Thursday, September 17, 2015

Jerseyans need 'conservative change' like hole in head

Property taxes in Tenafly are among the highest in Bergen County. So what's the explanation for why the borough Police Department still uses this outdated Ford Crown Victoria Police Interceptor, above and below?



By VICTOR E. SASSON
EDITOR

I'm searching through another upbeat Governor Christie column for something truly ridiculous the GOP bully said during the second presidential debate on Wednesday night.

But Charles Stile, who often sounds more like Christie's spin doctor than a skeptical reporter, cheated readers, only providing part of the quote in his Page 1 column in The Record today:

"I'm a Republican in New Jersey. I wake up every morning as an outsider" (A-8).

Of course, just the opposite is true:

Christie is the ultimate insider who cozy ups to powerful corporations like United Airlines, and installs his cronies at the Port Authority, the huge transportation agency that also serves as the region's patronage mill.

It gets worse

Christie, as reported by WNYC-FM this morning, said he brought "conservative change" to New Jersey, and claimed the state really needed it.

Like a hole in the head.

Well, Christie did cap property taxes, as a conservative would, but they continue to go up and he failed miserably to fulfill a 2009 campaign promise to lower them.

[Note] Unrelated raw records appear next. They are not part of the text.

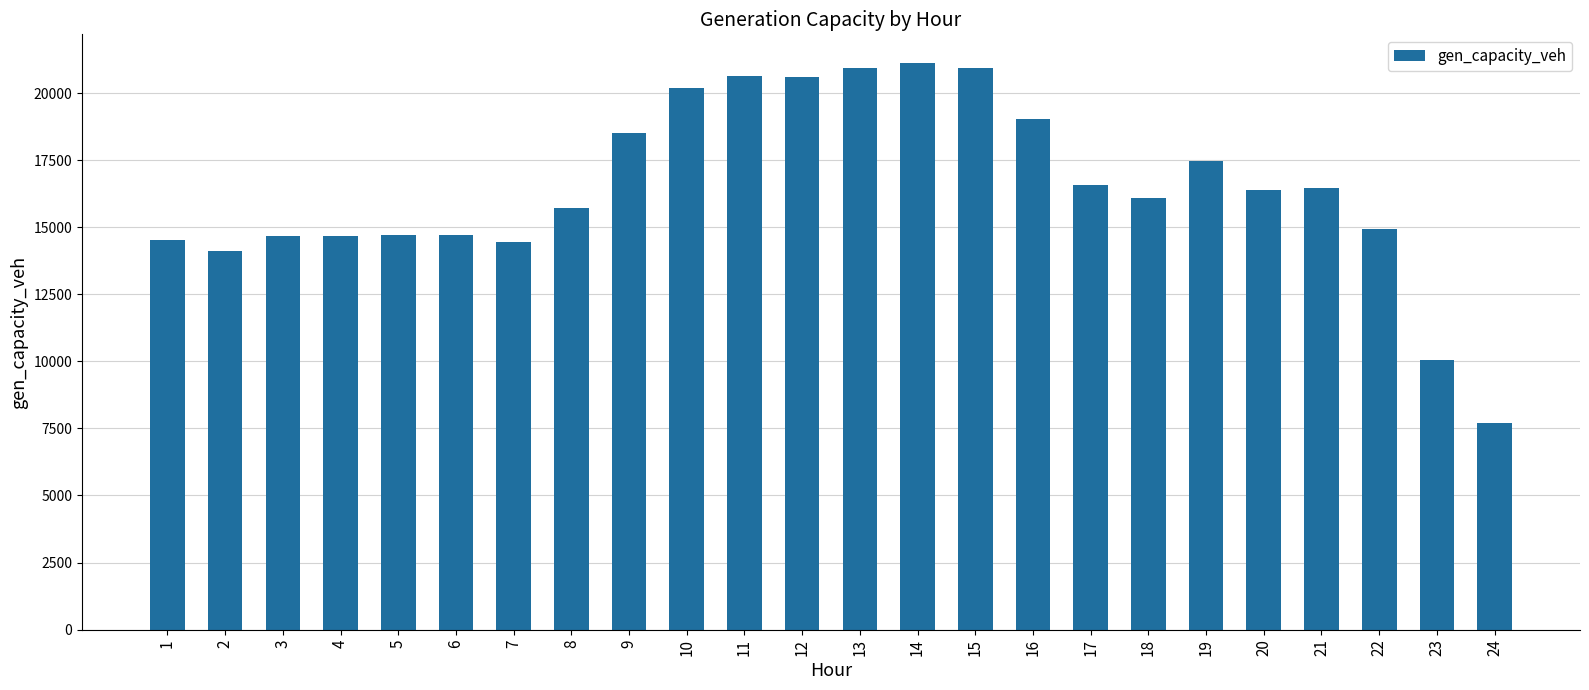

Between 10 and 19, which is larger?

10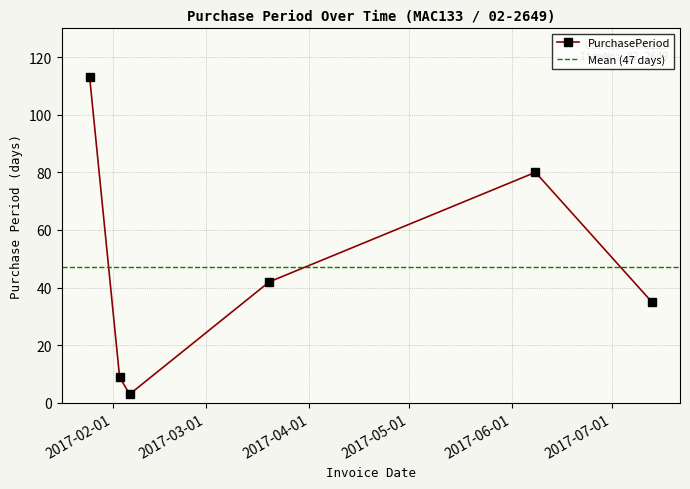

What is the sum of all values?

282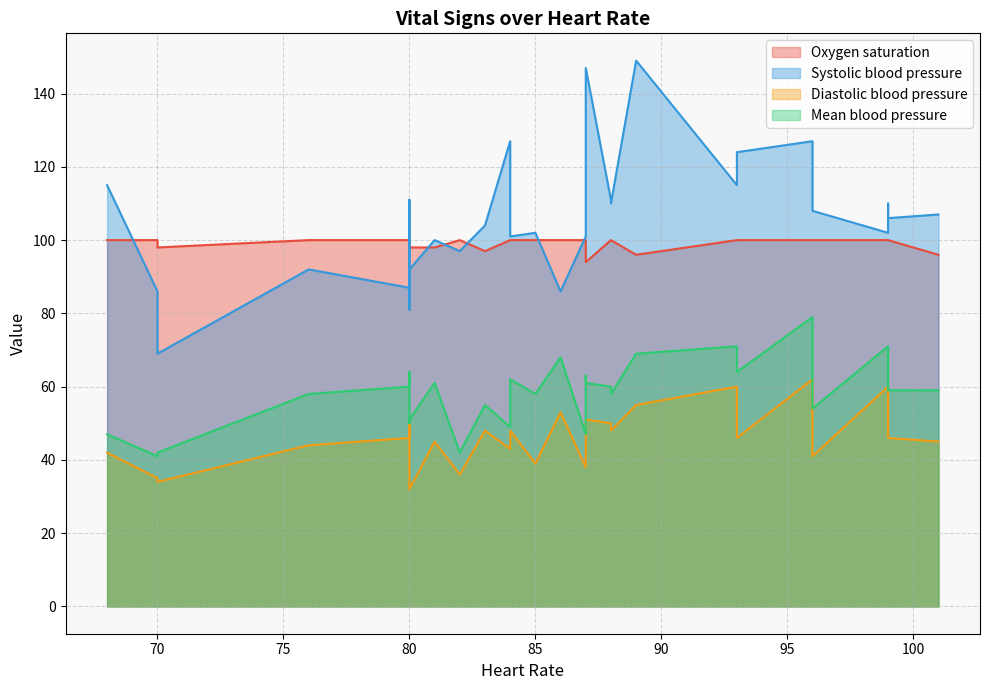

What is the difference between the highest and lowest values at 89?

94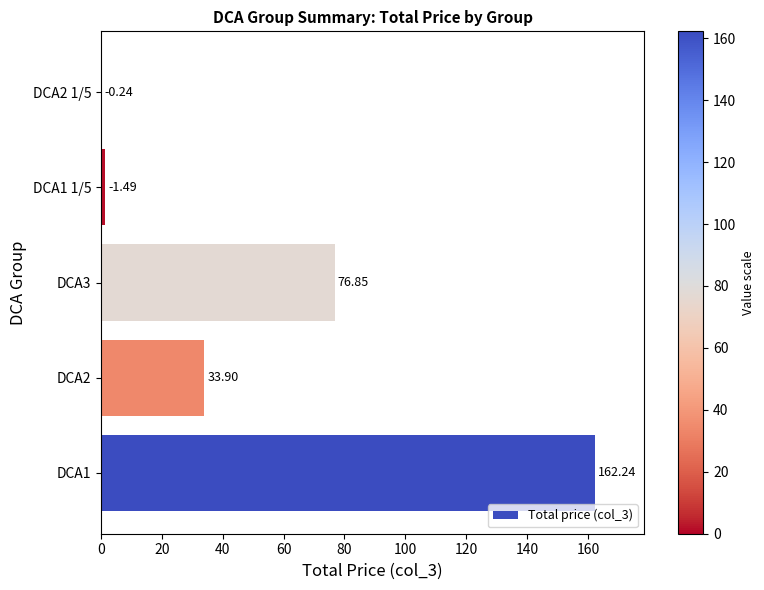

Between DCA3 and DCA2 1/5, which is larger?

DCA3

Is the state's sluggish economy the "conservative change" he is talking about or the mess he's made of state pensions, mass transit, the environment and so many other areas?

Other 'news'

The only other "news" on the front page today are two more stories about Rutgers University's football team (A-1).

On the Local front, Road Warrior John Cichowski doesn't discuss the penalties against the drivers who struck or killed crossing guards and doesn't recommend they be increased as a deterrent (L-1).

He names Pawothil Abraham, 63, of Bergenfield as the driver who knocked down Jo-Ann Hans, 60, on Tuesday morning, and says among the charges against him is "failing to heed a crossing guard."

That's meaningless to readers without information on the penalty, and what happened to other drivers charged with the same traffic offense.

Should knocking down a crossing guard bring a criminal charge and a prison sentence? 

Space filler

Cichowski doesn't venture to say.

Instead, he fills his columns with tons of statistics, and often gets them wrong. 

Cichowski may succeed as a space filler, but he fails miserably as a journalist and an opinion columnist, a flaw he shares with long-winded word pusher Mike Kelly.

The news story that reports Hans' condition has improved doesn't even mention the driver or what police might have to say about why he struck the crossing guard, who was in critical condition (L-1).

When I Googled "Pawothil Abraham," the driver, I got one hit that gave the name as "Abraham Pawothil."